● HOW TO COMPLETE THIS TASK
Present the data below as a Markdown table with the columns Row and Line, giving each line its row number. Leave out blank lines and any line that stands for a picture.

● TASK INPUTS
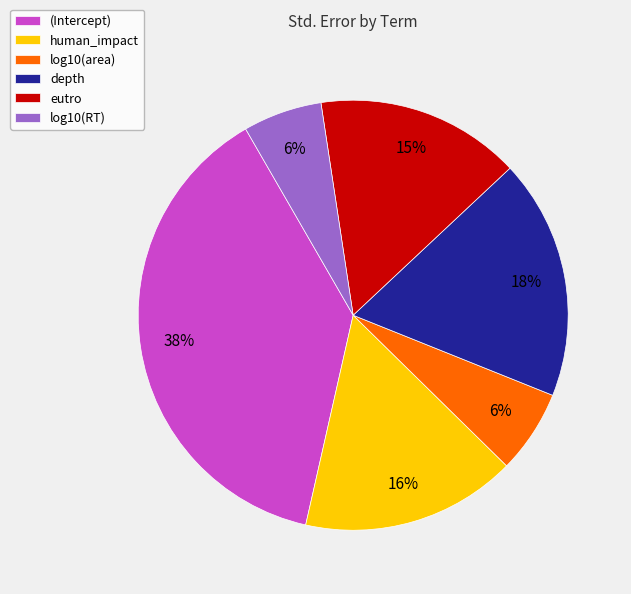

Is it true that human_impact is 16% of the pie?

True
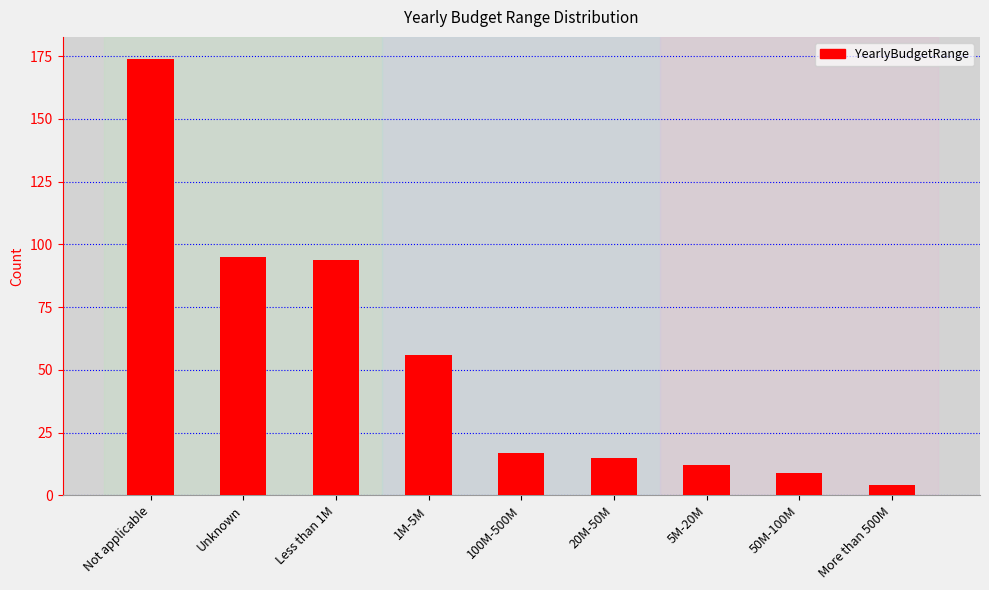

Reading left to right, extract all data points from this chart.

174	95	94	56	17	15	12	9	4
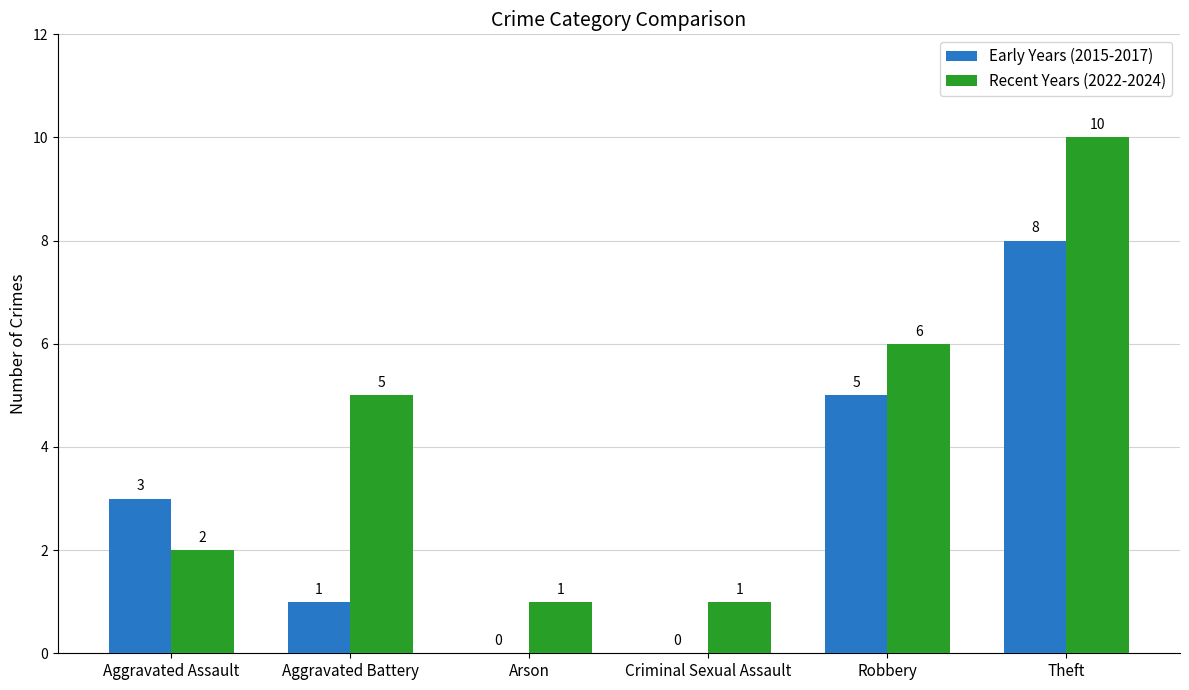

What is the sum of all Early Years (2015-2017) values?

17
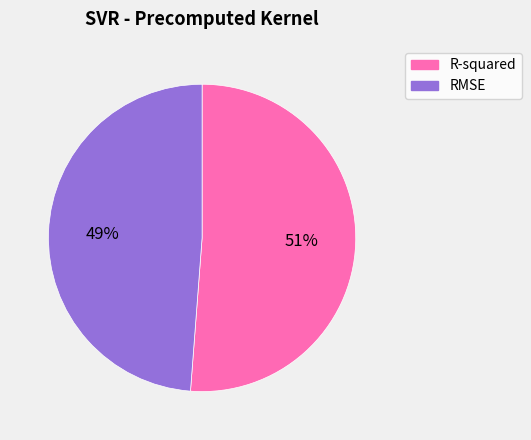

Rank the categories by value from highest to lowest.

R-squared, RMSE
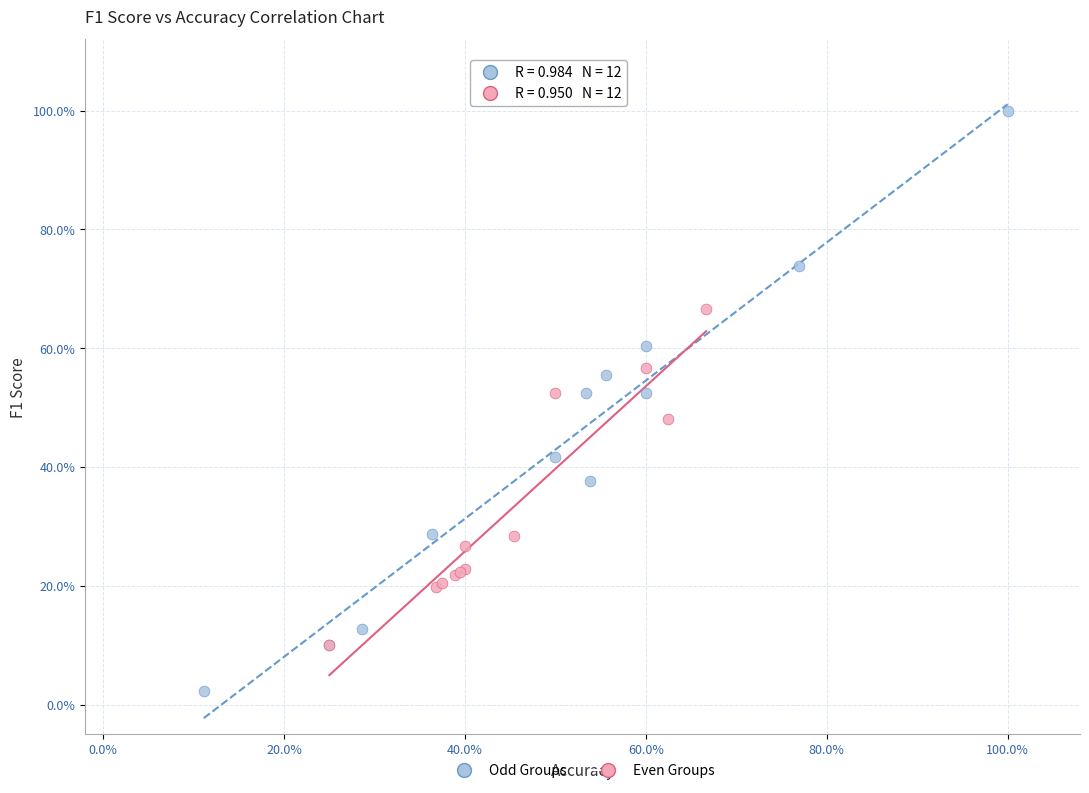

Which series contains the highest Y value?

Odd Groups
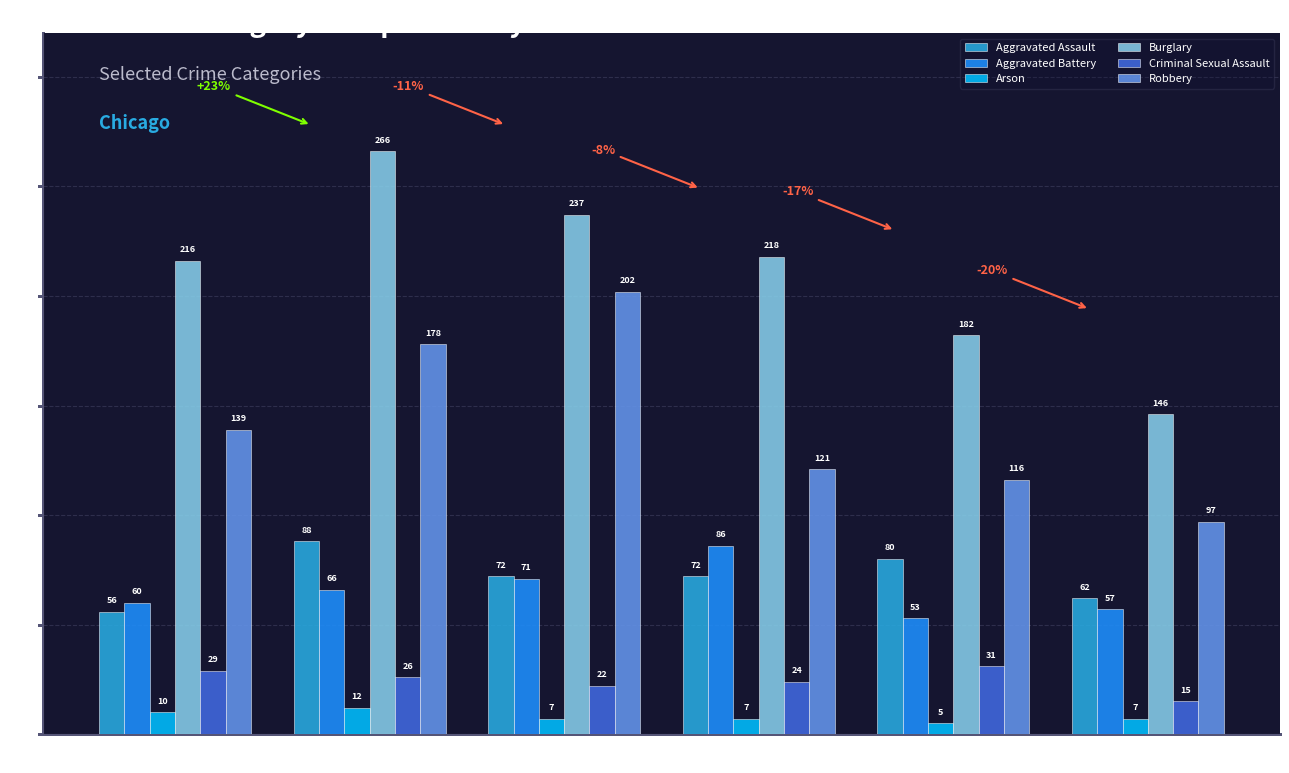

At 2016, list the series in order from smallest to largest.

Arson, Criminal Sexual Assault, Aggravated Battery, Aggravated Assault, Robbery, Burglary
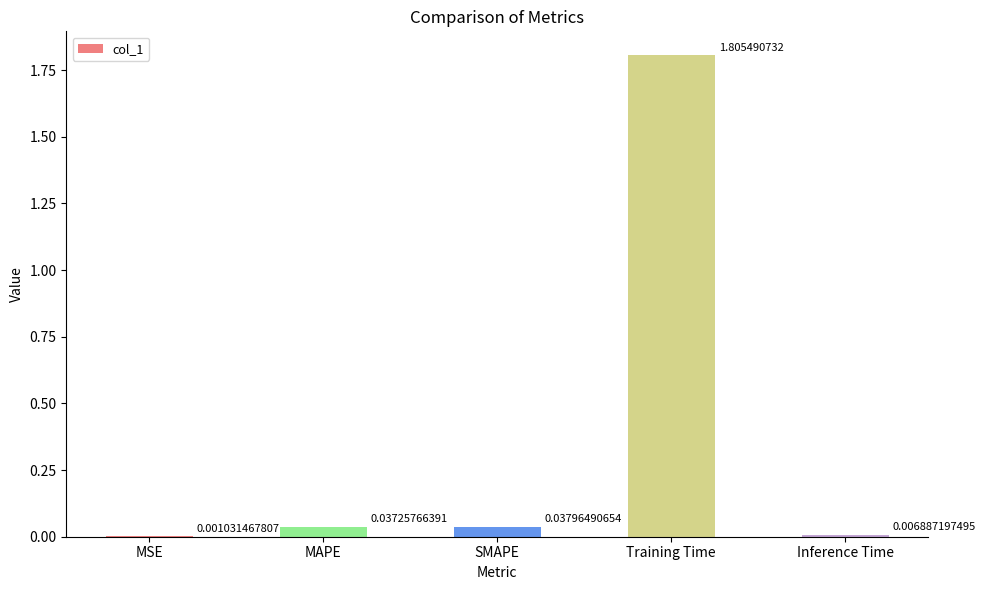

What is the change in value from MSE to Training Time?

+1.8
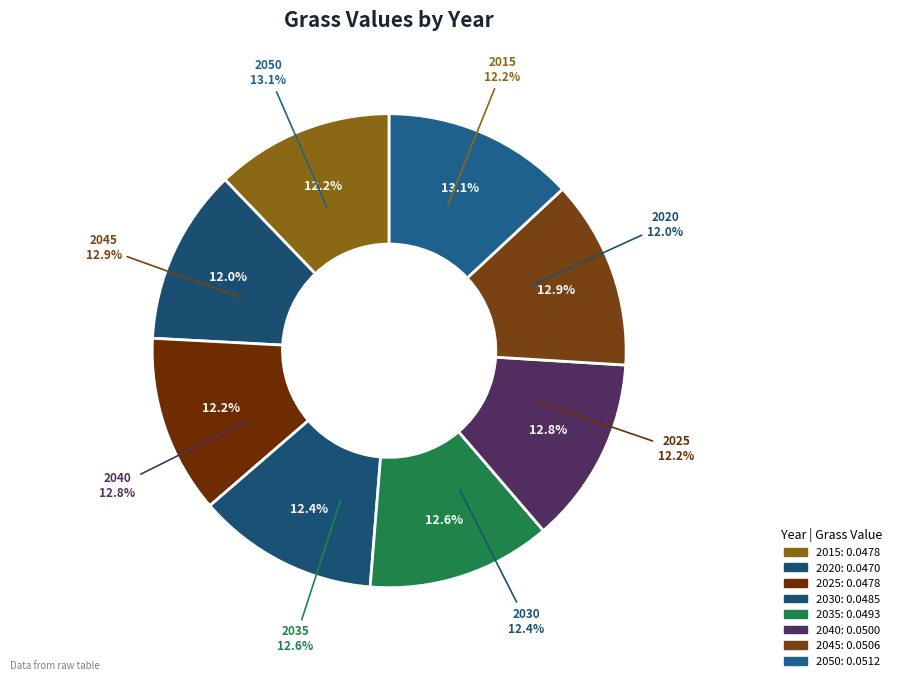

How much of the chart is everything except 2040?

87.2%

● YOUR RESPONSE
| Row | Line |
|---|---|
| 1 | Is it true that human_impact is 16% of the pie? |
| 2 | True |
| 3 | Reading left to right, extract all data points from this chart. |
| 4 | 174	95	94	56	17	15	12	9	4 |
| 5 | What is the sum of all Early Years (2015-2017) values? |
| 6 | 17 |
| 7 | Rank the categories by value from highest to lowest. |
| 8 | R-squared, RMSE |
| 9 | Which series contains the highest Y value? |
| 10 | Odd Groups |
| 11 | At 2016, list the series in order from smallest to largest. |
| 12 | Arson, Criminal Sexual Assault, Aggravated Battery, Aggravated Assault, Robbery, Burglary |
| 13 | What is the change in value from MSE to Training Time? |
| 14 | +1.8 |
| 15 | How much of the chart is everything except 2040? |
| 16 | 87.2% |